NMHC Index Says Multifamily is Playing a Bigger and More Important Role

The new report reveals that three of the four components used to measure the health of the multifamily market are performing poorly.

The just-released quarterly survey for April 2024 conducted by the National Multifamily Housing Council confirms what many owners and operators already know: nationally, the market is looser – meaning there are higher vacancy rates in the sector and lower rent growth.

The NMHC index is set up so that a score of 50 represents equilibrium, with a score below that showing weakness in the market and a higher score indicating the market is improving. The new report reveals that three of the four components used to measure the health of the market are performing poorly.

The good news was that the Sales Volume Index managed to rise to 52 – the first quarter in two years with higher deal flow, with 21% of respondents reporting more sales compared to just 6% in January.
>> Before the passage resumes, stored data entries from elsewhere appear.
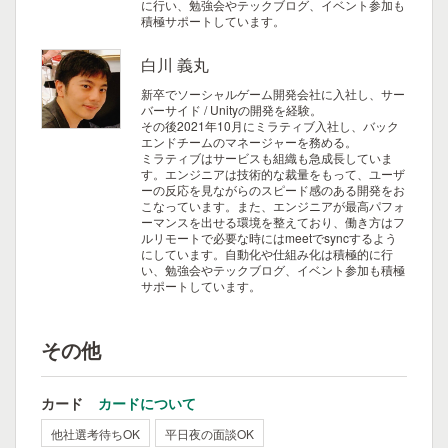
に行い、勉強会やテックブログ、イベント参加も
積極サポートしています。
白川 義丸
新卒でソーシャルゲーム開発会社に入社し、サー
バーサイド / Unityの開発を経験。
その後2021年10月にミラティブ入社し、バック
エンドチームのマネージャーを務める。
ミラティブはサービスも組織も急成長していま
す。エンジニアは技術的な裁量をもって、ユーザ
ーの反応を見ながらのスピード感のある開発をお
こなっています。また、エンジニアが最高パフォ
ーマンスを出せる環境を整えており、働き方はフ
ルリモートで必要な時にはmeetでsyncするよう
にしています。自動化や仕組み化は積極的に行
い、勉強会やテックブログ、イベント参加も積極
サポートしています。
その他
カード
カードについて
他社選考待ちOK
平日夜の面談OK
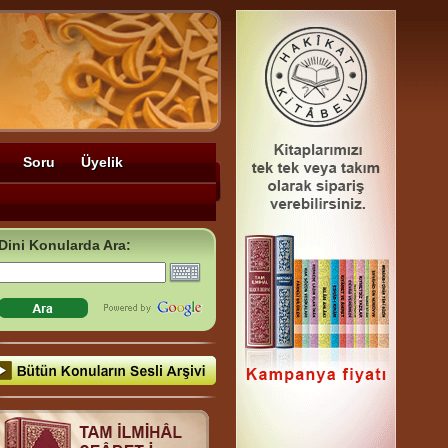
Soru
Üyelik
Dini Konularda Ara:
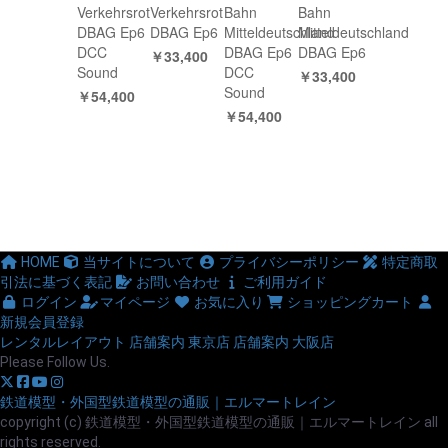
Verkehrsrot
Verkehrsrot
Bahn
Bahn
DBAG Ep6
DBAG Ep6
Mitteldeutschland
Mitteldeutschland
DCC
DBAG Ep6
DBAG Ep6
￥33,400
Sound
DCC
￥33,400
Sound
￥54,400
￥54,400
HOME
当サイトについて
プライバシーポリシー
特定商取
引法に基づく表記
お問い合わせ
ご利用ガイド
ログイン
マイページ
お気に入り
ショッピングカート
新規会員登録
レンタルレイアウト
店舗案内 東京店
店舗案内 大阪店
Please Follow Us.
鉄道模型・外国型鉄道模型の通販｜エルマートレイン
copyright (c) 鉄道模型・外国型鉄道模型の通販｜エルマートレイン all
rights reserved.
The Market Tightness Index came in at 41 indicating, for the seventh consecutive quarter, high vacancies and low rent growth. Even so, that was an improvement over the January 2024 figure, where the score was just 23.
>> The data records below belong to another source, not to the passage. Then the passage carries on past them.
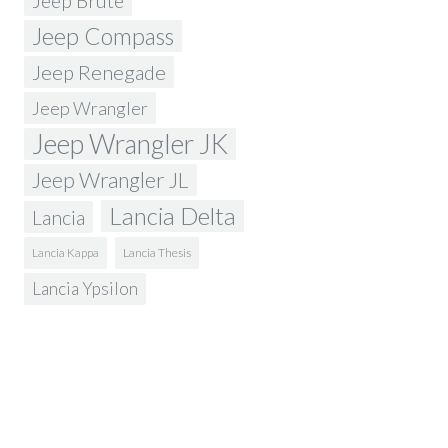
Jeep Brute
Jeep Compass
Jeep Renegade
Jeep Wrangler
Jeep Wrangler JK
Jeep Wrangler JL
Lancia Delta
Lancia
Lancia Kappa
Lancia Thesis
Lancia Ypsilon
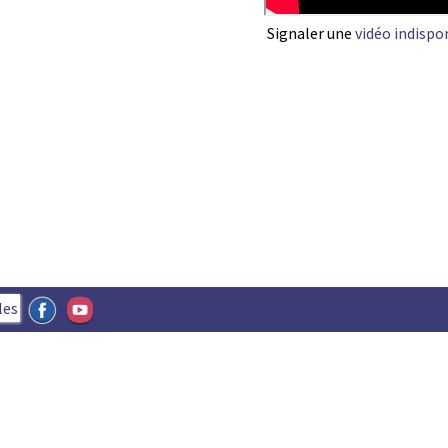
Signaler une
vidéo indispo
les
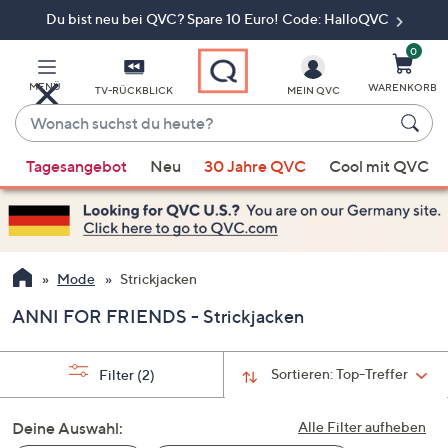
Du bist neu bei QVC? Spare 10 Euro! Code: HalloQVC
Zum
Hauptinhalt
springen
0
MENÜ
WARENKORB
TV-RÜCKBLICK
MEIN QVC
Wonach
suchst
Wenn
du
Tagesangebot
Neu
30 Jahre QVC
Cool mit QVC
Vorschläge
heute?
verfügbar
sind,
verwenden
Sie
Mode
Strickjacken
die
ANNI FOR FRIENDS - Strickjacken
Pfeiltasten
nach
oben
Sortieren:
Top-Treffer
Filter
(2)
und
nach
Deine Auswahl:
Alle Filter aufheben
unten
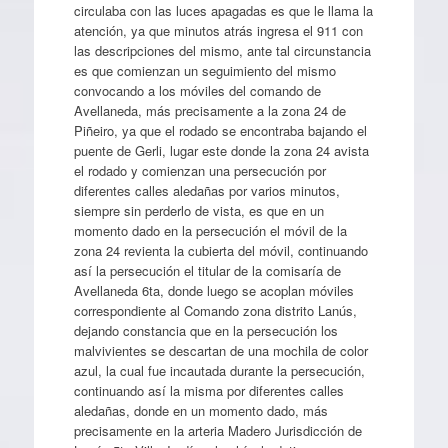
circulaba con las luces apagadas es que le llama la
atención, ya que minutos atrás ingresa el 911 con
las descripciones del mismo, ante tal circunstancia
es que comienzan un seguimiento del mismo
convocando a los móviles del comando de
Avellaneda, más precisamente a la zona 24 de
Piñeiro, ya que el rodado se encontraba bajando el
puente de Gerli, lugar este donde la zona 24 avista
el rodado y comienzan una persecución por
diferentes calles aledañas por varios minutos,
siempre sin perderlo de vista, es que en un
momento dado en la persecución el móvil de la
zona 24 revienta la cubierta del móvil, continuando
así la persecución el titular de la comisaría de
Avellaneda 6ta, donde luego se acoplan móviles
correspondiente al Comando zona distrito Lanús,
dejando constancia que en la persecución los
malvivientes se descartan de una mochila de color
azul, la cual fue incautada durante la persecución,
continuando así la misma por diferentes calles
aledañas, donde en un momento dado, más
precisamente en la arteria Madero Jurisdicción de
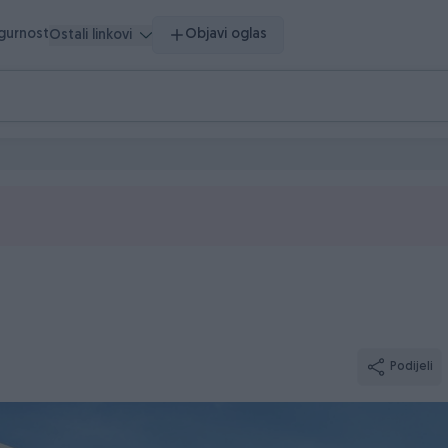
igurnost
Objavi oglas
Ostali linkovi
Podijeli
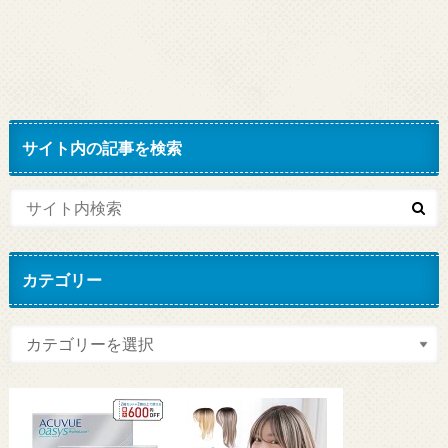
サイト内の記事を検索
カテゴリー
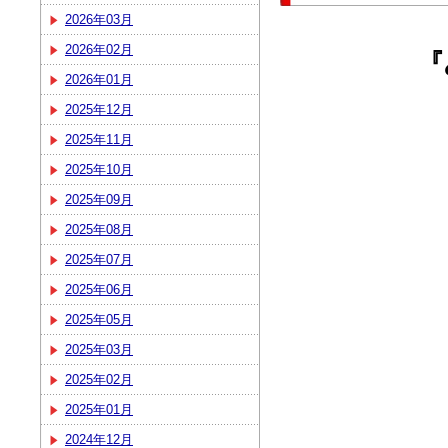
2026年03月
2026年02月
『
2026年01月
2025年12月
2025年11月
2025年10月
2025年09月
2025年08月
2025年07月
2025年06月
2025年05月
2025年03月
2025年02月
2025年01月
2024年12月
The Equity Financing Index came in at 49, higher than the 44 recorded in January. Though three out of five respondents found availability unchanged, 17% thought it had improved, and 18% thought it was worse.

However, the score of 44 for the Debt Financing Index was well below January’s score of 66. In an online discussion of the results between Chris Bruen, NMHC’s senior director of research, and Matt Vance, CBRE’s senior director and America’s head of multifamily research, Bruen said the drop could be attributed to the Fed’s decision to push back interest rate cuts as inflation remains high.
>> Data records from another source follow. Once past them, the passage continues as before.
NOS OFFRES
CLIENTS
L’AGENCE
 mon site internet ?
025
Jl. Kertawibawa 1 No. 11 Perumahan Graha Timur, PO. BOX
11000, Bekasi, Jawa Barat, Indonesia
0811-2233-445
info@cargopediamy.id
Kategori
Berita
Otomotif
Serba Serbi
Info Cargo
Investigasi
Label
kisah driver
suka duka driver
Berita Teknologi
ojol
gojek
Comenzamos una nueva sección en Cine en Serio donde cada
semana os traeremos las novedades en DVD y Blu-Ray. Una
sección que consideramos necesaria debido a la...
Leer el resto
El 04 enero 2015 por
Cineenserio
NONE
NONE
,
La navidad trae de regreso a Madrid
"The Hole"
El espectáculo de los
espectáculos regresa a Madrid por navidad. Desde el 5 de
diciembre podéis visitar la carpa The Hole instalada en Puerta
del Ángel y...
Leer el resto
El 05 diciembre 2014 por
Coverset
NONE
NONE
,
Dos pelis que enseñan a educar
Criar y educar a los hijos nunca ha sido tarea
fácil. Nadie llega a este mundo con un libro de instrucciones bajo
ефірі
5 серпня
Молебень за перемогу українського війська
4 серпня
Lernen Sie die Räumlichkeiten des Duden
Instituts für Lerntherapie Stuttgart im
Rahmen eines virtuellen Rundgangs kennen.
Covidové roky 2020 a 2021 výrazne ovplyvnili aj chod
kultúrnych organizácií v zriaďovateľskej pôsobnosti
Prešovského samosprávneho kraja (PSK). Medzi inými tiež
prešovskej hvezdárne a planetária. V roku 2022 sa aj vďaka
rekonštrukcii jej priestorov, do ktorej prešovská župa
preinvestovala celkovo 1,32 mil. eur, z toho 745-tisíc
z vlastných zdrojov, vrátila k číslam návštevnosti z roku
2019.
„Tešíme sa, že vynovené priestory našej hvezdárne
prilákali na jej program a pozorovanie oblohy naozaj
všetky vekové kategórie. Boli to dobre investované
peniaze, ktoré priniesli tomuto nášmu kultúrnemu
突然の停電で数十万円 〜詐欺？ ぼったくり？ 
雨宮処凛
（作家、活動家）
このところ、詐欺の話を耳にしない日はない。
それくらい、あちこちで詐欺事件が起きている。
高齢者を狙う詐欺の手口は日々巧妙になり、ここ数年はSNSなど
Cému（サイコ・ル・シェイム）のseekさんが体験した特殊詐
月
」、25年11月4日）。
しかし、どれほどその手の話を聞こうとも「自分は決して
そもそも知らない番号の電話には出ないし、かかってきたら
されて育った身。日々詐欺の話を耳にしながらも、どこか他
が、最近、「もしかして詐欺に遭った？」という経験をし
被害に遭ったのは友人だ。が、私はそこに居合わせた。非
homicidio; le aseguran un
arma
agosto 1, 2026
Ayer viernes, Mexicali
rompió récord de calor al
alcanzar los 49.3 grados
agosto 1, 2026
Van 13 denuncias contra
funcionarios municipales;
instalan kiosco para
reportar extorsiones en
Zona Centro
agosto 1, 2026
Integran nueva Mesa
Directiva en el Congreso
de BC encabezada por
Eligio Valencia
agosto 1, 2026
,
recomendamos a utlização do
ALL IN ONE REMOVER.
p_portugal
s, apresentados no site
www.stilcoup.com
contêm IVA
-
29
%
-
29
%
Vance said he still expects two rate cuts this year in July and December. He said there is less liquidity now but the market is still fairly stable, not volatile.

Both men also agreed that the shelter component of the Consumer Price Index (CPI) is keeping inflation higher. Rent growth accounts for 34% of total CPI and 43% of core CPI, Vance said, and is the biggest contributor to inflation.

The tight market for single-family and small multifamily units is creating a shortage of homes and for-sale activity, as homeowners paying low interest rates choose to stay put. This is having the effect of causing renters to rent for longer, too, Vance said. “Fewer and fewer people are leaving the rental market, driving more demand for multifamily housing formation and job growth. This is driving demand for multifamily and helping preserve the existing level of occupancy.”

Vance said there is a shortage of 3.8 million homes nationally. “Multifamily is playing a bigger and more important role in the U.S. housing industry today than it maybe ever has. We are building more than we need today, but supply and demand is doing its job. With more single-family development and a pullback in new starts by owners and operators, we expect a reprieve from high supply in 2025 to 2026.”